As students arrived to the brunch, they checked in and received a nametag. (Amina Lampkin/The Black Explosion)

University of Maryland students networked over brunch the morning of Feb. 23 in Stamp’s Colony Ballroom with employers from a variety of industries.

In its third year, the Brunch for Success, hosted by the Student Success Leadership Council and the University of Maryland Career Center, gives students the chance to have in-depth conversations with employers that will create long-lasting impressions.

“The idea came from a student who was frustrated standing in a line of 40, 50 people, with only 30 seconds to sell themselves,” said Tony Randall, senior manager for Maryland’s Student Success Initiative, and advisor to SSLC.

The Brunch for Success aims to level the playing field for students of color who may not have the same access to opportunity to meet with these employers as their white counterparts. This is in alignment with SSLC’s goal to increase the retention rates of Maryland’s Black population.

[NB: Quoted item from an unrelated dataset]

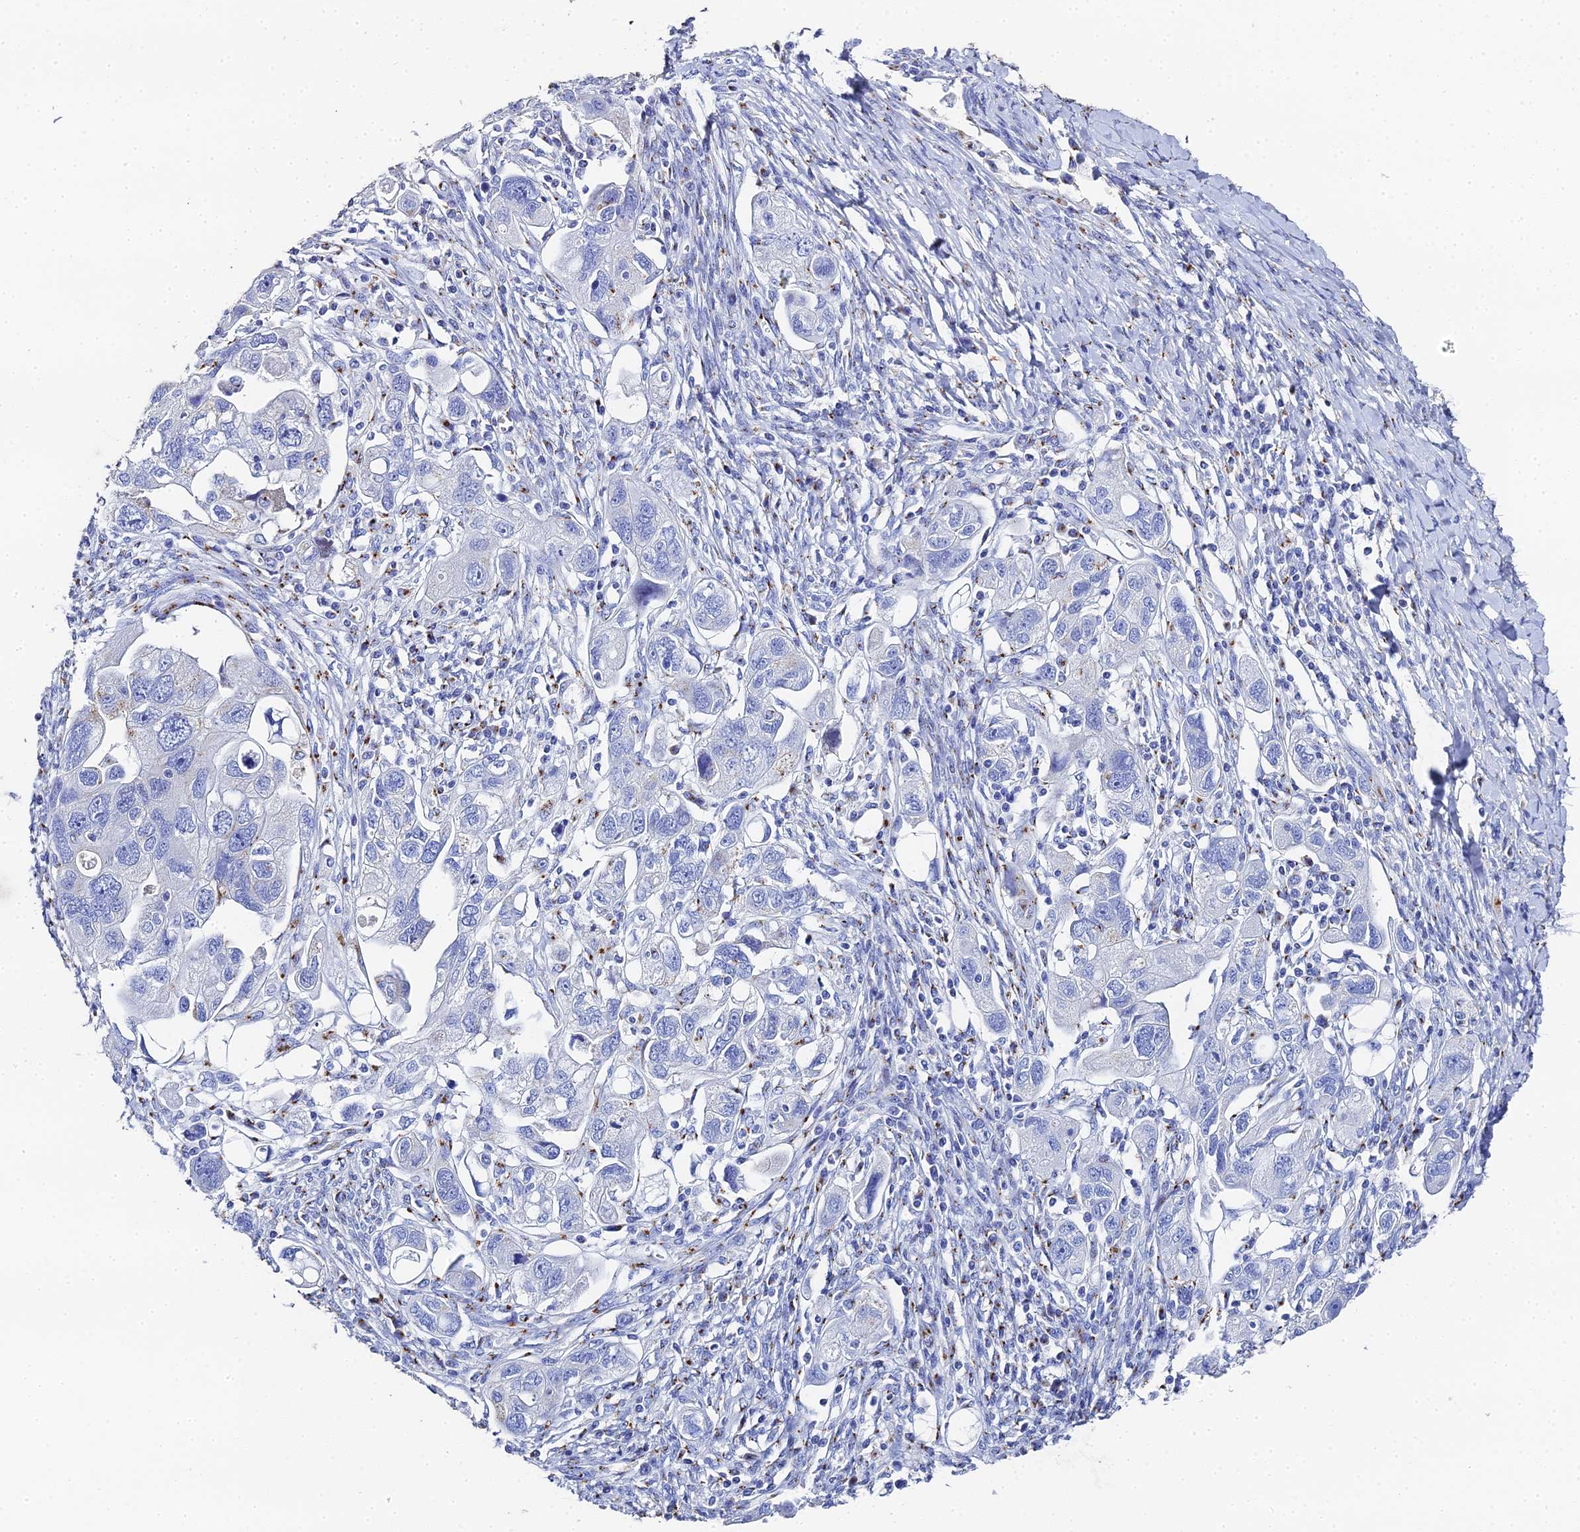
{"staining": {"intensity": "negative", "quantity": "none", "location": "none"}, "tissue": "ovarian cancer", "cell_type": "Tumor cells", "image_type": "cancer", "snomed": [{"axis": "morphology", "description": "Carcinoma, NOS"}, {"axis": "morphology", "description": "Cystadenocarcinoma, serous, NOS"}, {"axis": "topography", "description": "Ovary"}], "caption": "A high-resolution micrograph shows immunohistochemistry staining of ovarian carcinoma, which exhibits no significant positivity in tumor cells.", "gene": "ENSG00000268674", "patient": {"sex": "female", "age": 69}}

Companies in attendance came from a range of fields like engineering, public service, computer science and communications. Some of the companies in attendance included Yelp!, Prince George’s County Fire Department, Future Housing Leaders and PepsiCo.

These companies have a specific desire to hire students of color, said Randall. But getting in contact with these companies was the biggest challenge, said Hope Randolph, senior kinesiology major and Brunch for Success committee co-chair.

Antoinette Brimmer, a senior communications and criminology and criminal justice double major, attended the event with hopes of finding a post-grad job.

Employers at the brunch talked about their companies, engaged with students about their interests and offered tips on how to “land the job.”

“If there were three words I would use to describe the ideal candidate, they would be goal-driven, strategy and communication,” said Julie Welde, a solutions sales associate with Optum, a healthcare solutions company.

With the resources available between SSLC and the Career Center, Randall believes students have everything they need to be successful. Randall encourages students to “jump out of their comfort zone.”

Not only were students in attendance, but so was Tim Bryson, career development program director in the athletics department. Working with approximately 520 Maryland varsity athletes, Bryson promotes student athletes as job candidates who can diversify a company’s talent pool.

“When I meet with students, we’re thinking about your identity within the sport and outside the sport,” Bryson said. “Some of these are social identities like race, gender, sexuality, and religion. What aspects of yourself contribute to form who you are and the careers you want to go to when you’re done playing your sport?”

With approximately 50 percent of Maryland’s athletes being students of color, Bryson’s goal of assisting athletes aligns with SSLC’s mission to increase retention rates for students of color on campus.

Knowing who you are is a major key when it comes to meeting with employers. As a student, Brimmer is learning how to “humble brag” about her accomplishments because they are what make her stand out.

“You have to come with confidence,” Brimmer said. “You definitely are your own biggest supporter … also you want to be kind and be a good listener, absorb what [employers] are saying when they speak to you.”